● **Aim of the task**
Please output the records below word for word and omit the pictures.

(Page layout parsing data)
►

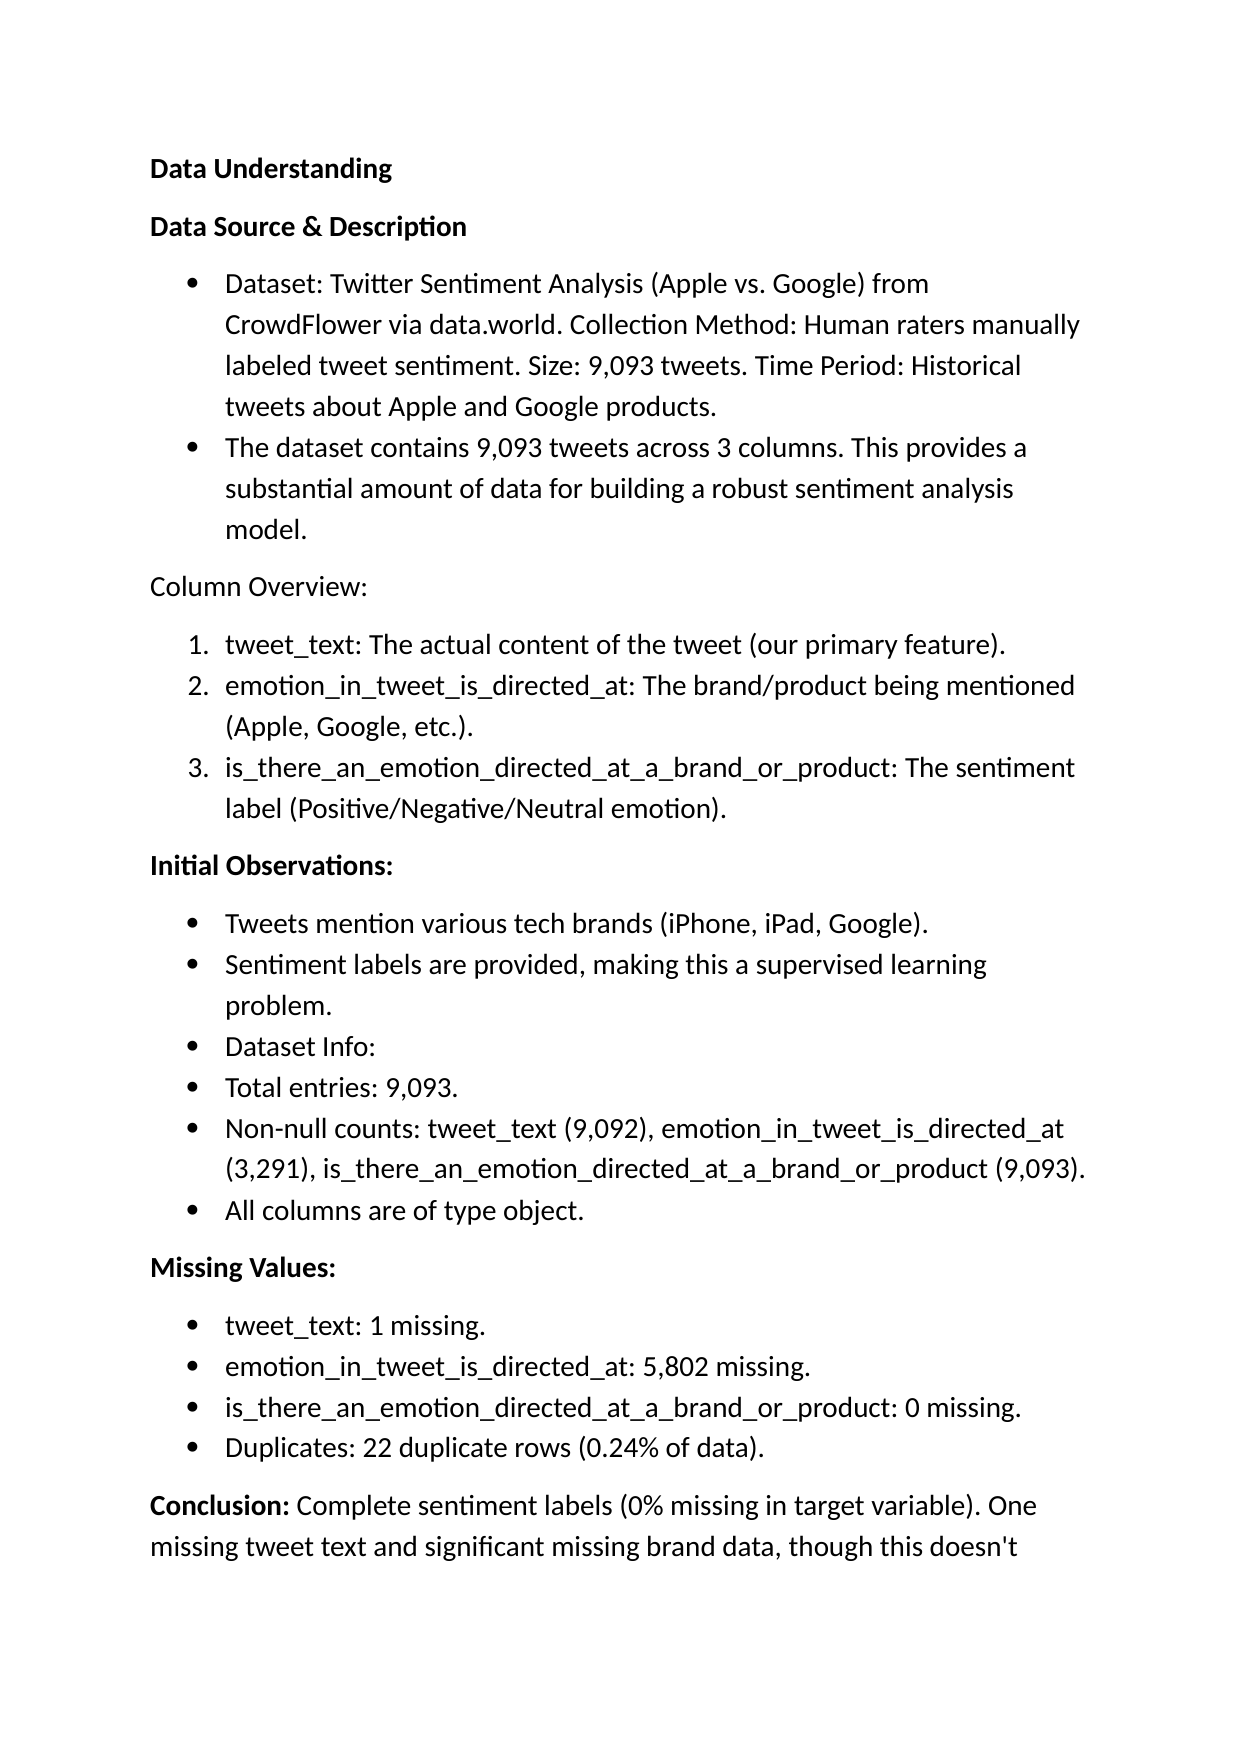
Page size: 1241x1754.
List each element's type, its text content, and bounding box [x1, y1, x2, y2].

list Duplicates: 22 duplicate rows (0.24% of data). [187, 1429, 1090, 1465]
list Non-null counts: tweet_text (9,092), emotion_in_tweet_is_directed_at (3,291), is_there_an_emotion_directed_at_a_brand_or_product (9,093). [187, 1110, 1090, 1186]
list All columns are of type object. [187, 1192, 1090, 1227]
list emotion_in_tweet_is_directed_at: 5,802 missing. [187, 1348, 1090, 1383]
list Sentiment labels are provided, making this a supervised learning problem. [187, 946, 1090, 1022]
list Dataset Info: [187, 1028, 1090, 1063]
list Total entries: 9,093. [187, 1069, 1090, 1104]
text Data Source & Description [150, 208, 1090, 243]
text Data Understanding [150, 150, 1090, 186]
list Tweets mention various tech brands (iPhone, iPad, Google). [187, 905, 1090, 941]
list is_there_an_emotion_directed_at_a_brand_or_product: 0 missing. [187, 1389, 1090, 1424]
list emotion_in_tweet_is_directed_at: The brand/product being mentioned (Apple, Google, etc.). [187, 667, 1090, 743]
text Initial Observations: [150, 847, 1090, 883]
list tweet_text: 1 missing. [187, 1307, 1090, 1342]
text Column Overview: [150, 568, 1090, 604]
text Missing Values: [150, 1249, 1090, 1285]
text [150, 1487, 1090, 1564]
list tweet_text: The actual content of the tweet (our primary feature). [187, 626, 1090, 662]
list is_there_an_emotion_directed_at_a_brand_or_product: The sentiment label (Positive/Negative/Neutral emotion). [187, 749, 1090, 825]
list Dataset: Twitter Sentiment Analysis (Apple vs. Google) from CrowdFlower via data.world. Collection Method: Human raters manually labeled tweet sentiment. Size: 9,093 tweets. Time Period: Historical tweets about Apple and Google products. [187, 265, 1090, 424]
list The dataset contains 9,093 tweets across 3 columns. This provides a substantial amount of data for building a robust sentiment analysis model. [187, 429, 1090, 546]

◄

● **Written answer**
Page size: 1241x1754.
List each element's type, its text content, and bounding box [x1, y1, x2, y2].

list Duplicates: 22 duplicate rows (0.24% of data). [187, 1429, 1090, 1465]
list Non-null counts: tweet_text (9,092), emotion_in_tweet_is_directed_at (3,291), is_there_an_emotion_directed_at_a_brand_or_product (9,093). [187, 1110, 1090, 1186]
list All columns are of type object. [187, 1192, 1090, 1227]
list emotion_in_tweet_is_directed_at: 5,802 missing. [187, 1348, 1090, 1383]
list Sentiment labels are provided, making this a supervised learning problem. [187, 946, 1090, 1022]
list Dataset Info: [187, 1028, 1090, 1063]
list Total entries: 9,093. [187, 1069, 1090, 1104]
text Data Source & Description [150, 208, 1090, 243]
text Data Understanding [150, 150, 1090, 186]
list Tweets mention various tech brands (iPhone, iPad, Google). [187, 905, 1090, 941]
list is_there_an_emotion_directed_at_a_brand_or_product: 0 missing. [187, 1389, 1090, 1424]
list emotion_in_tweet_is_directed_at: The brand/product being mentioned (Apple, Google, etc.). [187, 667, 1090, 743]
text Initial Observations: [150, 847, 1090, 883]
list tweet_text: 1 missing. [187, 1307, 1090, 1342]
text Column Overview: [150, 568, 1090, 604]
text Missing Values: [150, 1249, 1090, 1285]
text [150, 1487, 1090, 1564]
list tweet_text: The actual content of the tweet (our primary feature). [187, 626, 1090, 662]
list is_there_an_emotion_directed_at_a_brand_or_product: The sentiment label (Positive/Negative/Neutral emotion). [187, 749, 1090, 825]
list Dataset: Twitter Sentiment Analysis (Apple vs. Google) from CrowdFlower via data.world. Collection Method: Human raters manually labeled tweet sentiment. Size: 9,093 tweets. Time Period: Historical tweets about Apple and Google products. [187, 265, 1090, 424]
list The dataset contains 9,093 tweets across 3 columns. This provides a substantial amount of data for building a robust sentiment analysis model. [187, 429, 1090, 546]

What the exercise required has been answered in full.